- [Text extract]
(begin)
# Bear taxidermist info??



## Buck Wild! (Apr 22, 2009)

Anyone know a good bear taxidermist? Got a bear a couple days ago and looking for a good taxidermist for a 3/4 body mount. I've shot other bears and have taken them into a taxidermist(s) who does the work of a 3 year old, and another who does good work but I waited 2 years to get my bear back. Trying to find good work, and a decent turn around time.


----------



## buck11pt24 (Mar 11, 2007)

Bill Zuck with Villiage Smith's Taxidermy 248-634-8834, He is a older taxidermist that I tried out last year and was very impressed. He is out of Holly and did wonderful work for me on a bear and a buck. Turn around time was around 8 or 9 months. I was at the end of his list though, b/c i waited until end of December to bring them to him.

Forgot to mention, He loves to talk hunting. So if you head out to his shop, allow for plenty of talking time lol


----------



## mattogtr (Aug 10, 2010)

Buck Wild! said:


> Trying to find good work, and a decent turn around time.


Might as well ask for the meaning of life and what women want while you're at it. :lol:


----------



## JustGive'Er Outdoors (Sep 9, 2009)

i've heard good things and seen great work from North Country Legends taxidermy in Gladstone, i'll be taking my bear there soon, couldn't tell ya on the turn around time yet tho my boss got 2 bucks from there lsat year back already


----------



## BGB (Jul 21, 2004)
(end)
- [Material shown]
(begin)
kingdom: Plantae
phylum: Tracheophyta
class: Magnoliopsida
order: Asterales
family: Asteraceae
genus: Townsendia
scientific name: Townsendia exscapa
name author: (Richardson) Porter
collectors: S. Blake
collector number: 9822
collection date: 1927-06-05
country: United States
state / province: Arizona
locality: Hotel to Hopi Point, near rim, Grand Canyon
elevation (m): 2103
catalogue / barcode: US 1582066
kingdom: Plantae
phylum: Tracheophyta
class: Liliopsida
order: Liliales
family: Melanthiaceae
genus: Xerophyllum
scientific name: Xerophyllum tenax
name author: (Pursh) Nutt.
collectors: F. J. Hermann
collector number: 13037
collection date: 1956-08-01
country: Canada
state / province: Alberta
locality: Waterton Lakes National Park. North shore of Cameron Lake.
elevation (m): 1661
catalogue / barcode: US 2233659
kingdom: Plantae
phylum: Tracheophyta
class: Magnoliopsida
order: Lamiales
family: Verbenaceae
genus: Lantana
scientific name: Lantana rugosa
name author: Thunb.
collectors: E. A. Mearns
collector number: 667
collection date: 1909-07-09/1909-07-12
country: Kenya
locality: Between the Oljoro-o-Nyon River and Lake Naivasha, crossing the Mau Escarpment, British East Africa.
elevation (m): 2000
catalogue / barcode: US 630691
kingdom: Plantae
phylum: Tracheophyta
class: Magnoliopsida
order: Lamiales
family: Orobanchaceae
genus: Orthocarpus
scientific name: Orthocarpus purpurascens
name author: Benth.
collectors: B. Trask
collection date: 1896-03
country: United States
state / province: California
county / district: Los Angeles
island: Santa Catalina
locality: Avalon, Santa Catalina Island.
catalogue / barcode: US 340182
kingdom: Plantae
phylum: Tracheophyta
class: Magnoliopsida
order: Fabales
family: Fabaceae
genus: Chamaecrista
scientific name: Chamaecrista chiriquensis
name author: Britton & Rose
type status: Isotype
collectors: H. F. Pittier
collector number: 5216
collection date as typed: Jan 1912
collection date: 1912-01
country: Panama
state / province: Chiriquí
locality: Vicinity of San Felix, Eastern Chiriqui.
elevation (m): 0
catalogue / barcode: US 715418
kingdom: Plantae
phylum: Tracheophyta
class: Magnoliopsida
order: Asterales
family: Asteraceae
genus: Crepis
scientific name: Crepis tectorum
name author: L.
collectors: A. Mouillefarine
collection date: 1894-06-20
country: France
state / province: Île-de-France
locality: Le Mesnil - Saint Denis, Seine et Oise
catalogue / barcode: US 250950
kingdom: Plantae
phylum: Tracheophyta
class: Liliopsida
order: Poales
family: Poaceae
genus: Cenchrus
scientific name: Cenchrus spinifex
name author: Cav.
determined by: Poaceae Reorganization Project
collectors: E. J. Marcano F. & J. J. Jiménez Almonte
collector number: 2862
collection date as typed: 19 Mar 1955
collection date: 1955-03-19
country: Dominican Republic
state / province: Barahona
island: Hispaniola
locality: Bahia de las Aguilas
(end)
- [Tasks to perform]
a) In the bear taxidermist thread, about how long did Bill Zuck take to finish the bear and the buck?
b) Can you switch "3/4 body mount" to "shoulder mount" in the bear taxidermist thread, between "# Bear taxidermist" and "(Mar 11, 2007)", inclusive, and write that part out?
c) Could you resume the bear taxidermist thread from its last line?

- [Task-by-task answers]
a) Around 8 or 9 months.

b)
# Bear taxidermist info??



## Buck Wild! (Apr 22, 2009)

Anyone know a good bear taxidermist? Got a bear a couple days ago and looking for a good taxidermist for a shoulder mount. I've shot other bears and have taken them into a taxidermist(s) who does the work of a 3 year old, and another who does good work but I waited 2 years to get my bear back. Trying to find good work, and a decent turn around time.


----------



## buck11pt24 (Mar 11, 2007)

c)
Jenkins Taxidermy in Carson City. I got a 3/4 mount and it was awesome. He does lots o bears.


----------



## giver108 (Nov 24, 2004)

BGB said:


> Jenkins Taxidermy in Carson City. I got a 3/4 mount and it was awesome. He does lots o bears.


I agree that Bruce does great work. His wife Nancy also makes great looking rugs for a reasonable fee.


----------



## fish patroll (May 8, 2002)

why not go with someone who helps pay for this website we all get to use there are 2 taxidermists that sponser this site,haus of taxidermy and myself Acorn Ridge Taxidermy. here is a 3/4 mount that i did


----------



## bigbuck (Mar 17, 2001)

Another vote for Nancy @ Jenkins


----------



## rein1 (Jun 30, 2008)

I have used nancarrow for several mounts.he is located east of saginae about 10 miles in richville. here is the info.they do mounts for people all over they do excellent work

User Rating: 5 out of 5 stars (1 rating) *Nancarrow Taxidermy Studios*



(989) 823-7311
 3968 Van Buren Rd, Frankenmuth, MI 48734


----------



## MFPS (Jun 21, 2009)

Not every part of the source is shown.